ACCC fines Kogan $32,400 for Father’s Day promotions
Monday, January 18, 2016/
Online electronics retailer Kogan has paid $32,400 in penalties after the consumer watchdog took action over products advertised on the Kogan eBay store during its Father’s Day promotions.
The Australian Competition and Consumer Commission issued three infringement notices for the pricing of three computer monitors, which changed over a five-day period as part of a Father’s Day promotion last year.
From August 24 to August 29, consumers were promised a 20% discount on the three computer monitors as part of the promotion.

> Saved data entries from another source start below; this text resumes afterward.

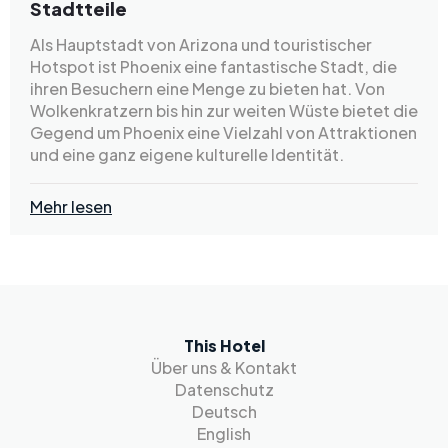
Stadtteile
Als Hauptstadt von Arizona und touristischer
Hotspot ist Phoenix eine fantastische Stadt, die
ihren Besuchern eine Menge zu bieten hat. Von
Wolkenkratzern bis hin zur weiten Wüste bietet die
Gegend um Phoenix eine Vielzahl von Attraktionen
und eine ganz eigene kulturelle Identität.
Mehr lesen
This Hotel
Über uns & Kontakt
Datenschutz
Deutsch
English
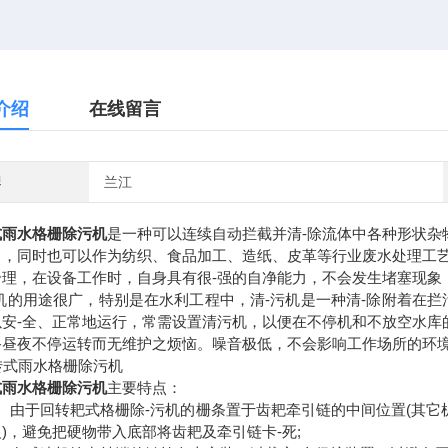
介绍
在线留言
牌
兰江
式雨水格栅除污机
是一种可以连续自动拦截并清-除流体中各种形状杂
口，同时也可以作为纺织、食品加工、造纸、皮革等行业废水处理工
合理，在设备工作时，自身具有很-强的自净能力，不会发生堵塞现象
污机的用途很广，特别是在水利工程中，清-污机是一种清-除附着在
以安-全、正常地运行，常需设置清污机，以便在不停机和不放空水库
备昼夜不停运转而无维护之烦恼。噪音极低，不会影响工作场所的环
式雨水格栅除污机
主要特点：
由于回转耙式格栅除-污机的栅条置于齿耙牵引链的中间位置(其它机
)，避免把硬物带入底部将齿耙及牵引链卡-死;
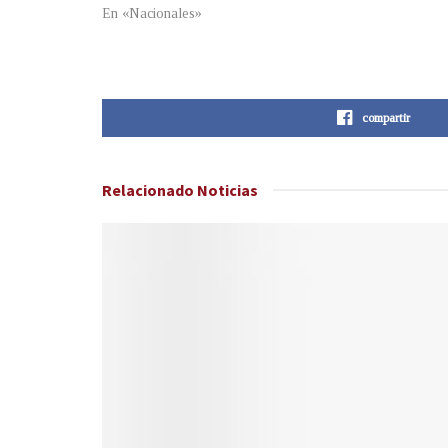
En «Nacionales»
compartir
Relacionado
Noticias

But the ACCC said in a statement this morning, Kogan had increased the prices of the three computer monitors featured on its eBay store prior to the promotion period, so the 20% discount really equated to just 9% off the previously advertised prices.
Shortly after the end of the promotion and 20%, the advertised prices of the three computer monitors returned to the previous lower prices offered.
The computer monitors named in the infringement notices are:
- Kogan 27” Cinema Display WQHD;
- Kogan 28” 4k LED Monitor; and
- Asus 27” LED Monitor PB278Q.
Nicole Wilson, senior lawyer at LegalVision, told SmartCompany this morning businesses need to be careful when communicating with customers that they are clearly stating the facts.
“If you let customers believe something about your products or services when it is not true, whether this was done intentionally or not, you will be in breach of the Australian Consumer Law,” she says.
Wilson says businesses must also be careful when running sales and promotions.
“Businesses should only ever offer ‘sale’ or ‘discount’ on their goods for a limited time,” Wilson says.
“You run the risk of the ‘sale’ price becoming the actual price if it is used for an extended period of time. If this happens the ongoing use of the term ‘sale’ or ‘discount’ in conjunction with the price will be misleading and you may be asked by the ACCC to justify your pricing.”
In a statement ACCC acting chair Michael Schaper said truth in advertising online products is a current enforcement policy for the ACCC.
“It is simply unacceptable for businesses to raise prices before applying a discount in order to give consumers the misleading impression that they are obtaining a larger percentage discount than is actually the case,” he said.
Paying infringement notices from the ACCC is not an admission of flouting the Australian Consumer Law.
SmartCompany contacted Kogan but the company declined to comment.